Then she said that she had loved me from the day I was born and that I had been with her every day since. “It would be the happiest day of my life if the phone rang and my son said to me, ‘I believe you are my mother,’” she wrote.

I read the letter over and over and then reached for the phone. As I began to dial the number she had provided, my hand began to shake, and I hung up. What would I say?

My thoughts turned to Leona. I knew how difficult it must have been for her to share this news with me. The next day was Mother’s Day, and I felt guilty even thinking about calling this woman when Leona had been such a wonderful mother to me.

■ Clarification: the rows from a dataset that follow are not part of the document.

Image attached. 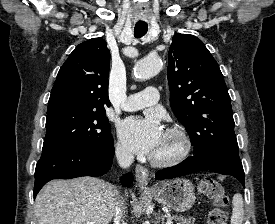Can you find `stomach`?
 I'll return each instance as SVG.
<instances>
[{
	"label": "stomach",
	"instance_id": "stomach-1",
	"mask_svg": "<svg viewBox=\"0 0 275 224\" xmlns=\"http://www.w3.org/2000/svg\"><path fill=\"white\" fill-rule=\"evenodd\" d=\"M157 202L176 212H185L195 203L194 186L187 179L170 180L154 191Z\"/></svg>",
	"mask_w": 275,
	"mask_h": 224
}]
</instances>
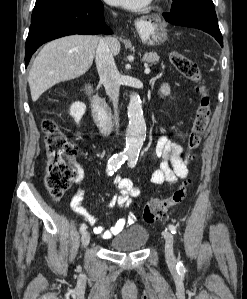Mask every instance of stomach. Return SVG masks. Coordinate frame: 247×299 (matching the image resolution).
I'll return each mask as SVG.
<instances>
[{
    "instance_id": "obj_1",
    "label": "stomach",
    "mask_w": 247,
    "mask_h": 299,
    "mask_svg": "<svg viewBox=\"0 0 247 299\" xmlns=\"http://www.w3.org/2000/svg\"><path fill=\"white\" fill-rule=\"evenodd\" d=\"M137 30L142 41L148 45H160L167 40V30L163 23L141 20L137 23Z\"/></svg>"
}]
</instances>
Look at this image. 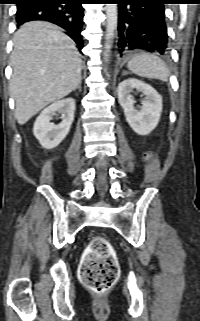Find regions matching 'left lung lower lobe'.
Masks as SVG:
<instances>
[{
    "label": "left lung lower lobe",
    "mask_w": 200,
    "mask_h": 321,
    "mask_svg": "<svg viewBox=\"0 0 200 321\" xmlns=\"http://www.w3.org/2000/svg\"><path fill=\"white\" fill-rule=\"evenodd\" d=\"M118 4V52L167 51L164 5L168 0H114Z\"/></svg>",
    "instance_id": "0a47b994"
}]
</instances>
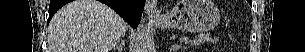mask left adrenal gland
Masks as SVG:
<instances>
[{"label":"left adrenal gland","mask_w":305,"mask_h":52,"mask_svg":"<svg viewBox=\"0 0 305 52\" xmlns=\"http://www.w3.org/2000/svg\"><path fill=\"white\" fill-rule=\"evenodd\" d=\"M182 48V46H180V45H171V51H173V52H177L179 49H181Z\"/></svg>","instance_id":"left-adrenal-gland-1"}]
</instances>
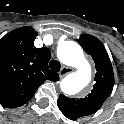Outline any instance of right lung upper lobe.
Here are the masks:
<instances>
[{
	"mask_svg": "<svg viewBox=\"0 0 124 124\" xmlns=\"http://www.w3.org/2000/svg\"><path fill=\"white\" fill-rule=\"evenodd\" d=\"M36 36L32 27L24 26L0 40V103L4 107L22 106L45 80H59L48 68L50 51L34 46Z\"/></svg>",
	"mask_w": 124,
	"mask_h": 124,
	"instance_id": "right-lung-upper-lobe-1",
	"label": "right lung upper lobe"
}]
</instances>
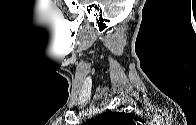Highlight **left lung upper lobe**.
<instances>
[{
	"instance_id": "5c2ea615",
	"label": "left lung upper lobe",
	"mask_w": 196,
	"mask_h": 125,
	"mask_svg": "<svg viewBox=\"0 0 196 125\" xmlns=\"http://www.w3.org/2000/svg\"><path fill=\"white\" fill-rule=\"evenodd\" d=\"M92 125H133L132 118L126 113L106 112L90 121Z\"/></svg>"
}]
</instances>
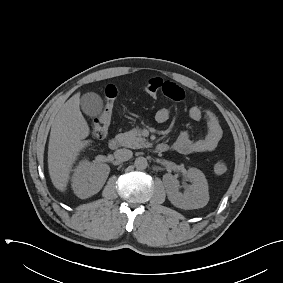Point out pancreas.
<instances>
[{
    "label": "pancreas",
    "instance_id": "1",
    "mask_svg": "<svg viewBox=\"0 0 283 283\" xmlns=\"http://www.w3.org/2000/svg\"><path fill=\"white\" fill-rule=\"evenodd\" d=\"M120 143L124 147L139 149L148 147L150 144L146 142V139L141 136L139 129H132L128 132L117 135Z\"/></svg>",
    "mask_w": 283,
    "mask_h": 283
}]
</instances>
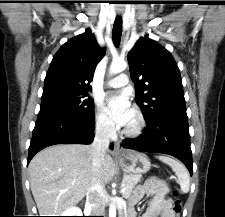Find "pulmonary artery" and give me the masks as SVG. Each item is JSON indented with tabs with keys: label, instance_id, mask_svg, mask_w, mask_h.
I'll list each match as a JSON object with an SVG mask.
<instances>
[{
	"label": "pulmonary artery",
	"instance_id": "1",
	"mask_svg": "<svg viewBox=\"0 0 225 217\" xmlns=\"http://www.w3.org/2000/svg\"><path fill=\"white\" fill-rule=\"evenodd\" d=\"M129 83L127 75L120 74L118 77L111 79L107 82V85L113 88H119L126 86Z\"/></svg>",
	"mask_w": 225,
	"mask_h": 217
}]
</instances>
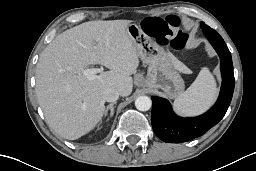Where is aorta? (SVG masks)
<instances>
[{"instance_id": "762f6f07", "label": "aorta", "mask_w": 256, "mask_h": 171, "mask_svg": "<svg viewBox=\"0 0 256 171\" xmlns=\"http://www.w3.org/2000/svg\"><path fill=\"white\" fill-rule=\"evenodd\" d=\"M152 101L148 96H139L135 100V107L139 111H148L151 108Z\"/></svg>"}]
</instances>
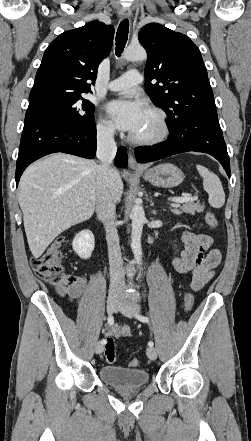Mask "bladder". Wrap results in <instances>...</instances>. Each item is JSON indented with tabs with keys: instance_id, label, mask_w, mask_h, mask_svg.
Here are the masks:
<instances>
[{
	"instance_id": "31cf9c89",
	"label": "bladder",
	"mask_w": 251,
	"mask_h": 441,
	"mask_svg": "<svg viewBox=\"0 0 251 441\" xmlns=\"http://www.w3.org/2000/svg\"><path fill=\"white\" fill-rule=\"evenodd\" d=\"M100 379L106 384L118 389H133L149 382V373L144 369L125 368L105 365L99 370Z\"/></svg>"
}]
</instances>
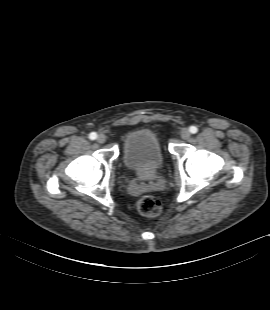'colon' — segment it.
I'll return each mask as SVG.
<instances>
[{"label":"colon","mask_w":270,"mask_h":310,"mask_svg":"<svg viewBox=\"0 0 270 310\" xmlns=\"http://www.w3.org/2000/svg\"><path fill=\"white\" fill-rule=\"evenodd\" d=\"M138 211L148 217H156L161 214L162 205L154 196H143L137 202Z\"/></svg>","instance_id":"1"}]
</instances>
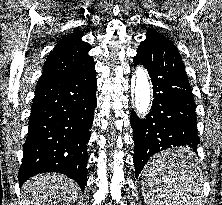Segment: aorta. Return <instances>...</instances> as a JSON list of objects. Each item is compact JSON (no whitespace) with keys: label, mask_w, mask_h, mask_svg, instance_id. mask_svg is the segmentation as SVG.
I'll list each match as a JSON object with an SVG mask.
<instances>
[{"label":"aorta","mask_w":222,"mask_h":205,"mask_svg":"<svg viewBox=\"0 0 222 205\" xmlns=\"http://www.w3.org/2000/svg\"><path fill=\"white\" fill-rule=\"evenodd\" d=\"M129 96L136 114L144 117L151 104V86L147 71L142 66H138L132 75Z\"/></svg>","instance_id":"1"}]
</instances>
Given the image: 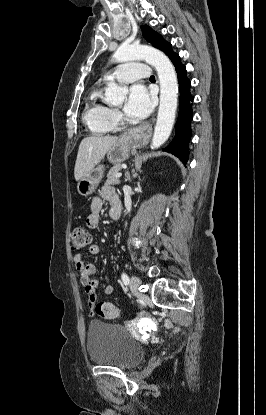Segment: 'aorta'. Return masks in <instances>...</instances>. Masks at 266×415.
<instances>
[{"label":"aorta","mask_w":266,"mask_h":415,"mask_svg":"<svg viewBox=\"0 0 266 415\" xmlns=\"http://www.w3.org/2000/svg\"><path fill=\"white\" fill-rule=\"evenodd\" d=\"M113 58L117 62L145 60L155 67L160 81V105L151 148H159L171 134L177 109L178 83L171 61L155 48L131 44L120 45ZM127 92V88L111 82L105 91V100L111 104L121 103Z\"/></svg>","instance_id":"762f6f07"}]
</instances>
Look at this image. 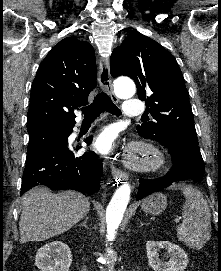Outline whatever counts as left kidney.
Here are the masks:
<instances>
[{
    "label": "left kidney",
    "mask_w": 221,
    "mask_h": 271,
    "mask_svg": "<svg viewBox=\"0 0 221 271\" xmlns=\"http://www.w3.org/2000/svg\"><path fill=\"white\" fill-rule=\"evenodd\" d=\"M146 249L149 265L154 271H184L188 265L187 253L171 241H147ZM160 249H166L161 259Z\"/></svg>",
    "instance_id": "5707ae66"
}]
</instances>
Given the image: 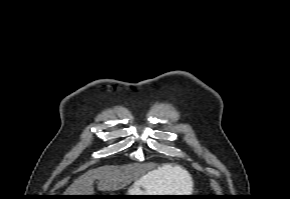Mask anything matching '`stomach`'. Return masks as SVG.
Instances as JSON below:
<instances>
[{
  "instance_id": "stomach-1",
  "label": "stomach",
  "mask_w": 290,
  "mask_h": 199,
  "mask_svg": "<svg viewBox=\"0 0 290 199\" xmlns=\"http://www.w3.org/2000/svg\"><path fill=\"white\" fill-rule=\"evenodd\" d=\"M155 170L151 175L144 176L137 180L124 195H181L169 194L171 191L166 188L163 178H157ZM119 195V194H111ZM126 199H148L146 196H127Z\"/></svg>"
}]
</instances>
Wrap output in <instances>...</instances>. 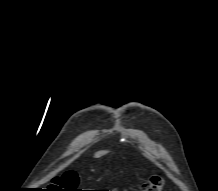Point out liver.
Here are the masks:
<instances>
[{"instance_id": "1", "label": "liver", "mask_w": 218, "mask_h": 191, "mask_svg": "<svg viewBox=\"0 0 218 191\" xmlns=\"http://www.w3.org/2000/svg\"><path fill=\"white\" fill-rule=\"evenodd\" d=\"M104 154H106V151H99L95 154V157H101Z\"/></svg>"}]
</instances>
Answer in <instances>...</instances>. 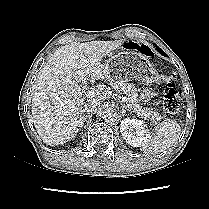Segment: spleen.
<instances>
[{"label": "spleen", "mask_w": 209, "mask_h": 209, "mask_svg": "<svg viewBox=\"0 0 209 209\" xmlns=\"http://www.w3.org/2000/svg\"><path fill=\"white\" fill-rule=\"evenodd\" d=\"M181 131L177 121H164L144 144L143 151L147 154H158L167 150L178 140Z\"/></svg>", "instance_id": "spleen-1"}]
</instances>
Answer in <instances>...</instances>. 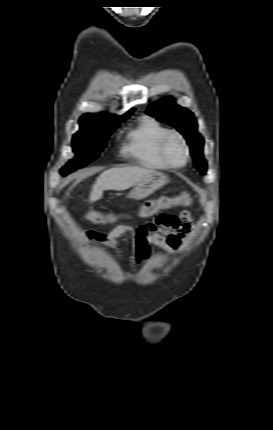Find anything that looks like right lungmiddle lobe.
<instances>
[{
    "instance_id": "right-lung-middle-lobe-1",
    "label": "right lung middle lobe",
    "mask_w": 273,
    "mask_h": 430,
    "mask_svg": "<svg viewBox=\"0 0 273 430\" xmlns=\"http://www.w3.org/2000/svg\"><path fill=\"white\" fill-rule=\"evenodd\" d=\"M127 118L120 120V122ZM119 125V123L104 125L80 122V130L74 135L72 140V147L76 153V157L62 168V175L65 176L76 169L82 168L98 158L100 152L106 146L109 136Z\"/></svg>"
}]
</instances>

Throughout my life, I had spent that special day in church honoring her as she proudly wore the corsage that announced she was a mother. She had chosen to love me when she had no obligation to do so. She had happily taken me into her home and treated me as well as she had her biological child. She didn’t deserve such disloyalty.

As I sat near her in the pew at church the next morning, I felt such love for her, but as I squeezed her hand, I couldn’t stop thinking about the other woman, the one who had given birth to me when she was only fifteen years old. I couldn’t quite fathom that. I felt compassion for the young girl who had been faced with such an adult situation.

By the end of the day, I knew what I had to do. I had always believed that everything happens for a reason, and this could be no different.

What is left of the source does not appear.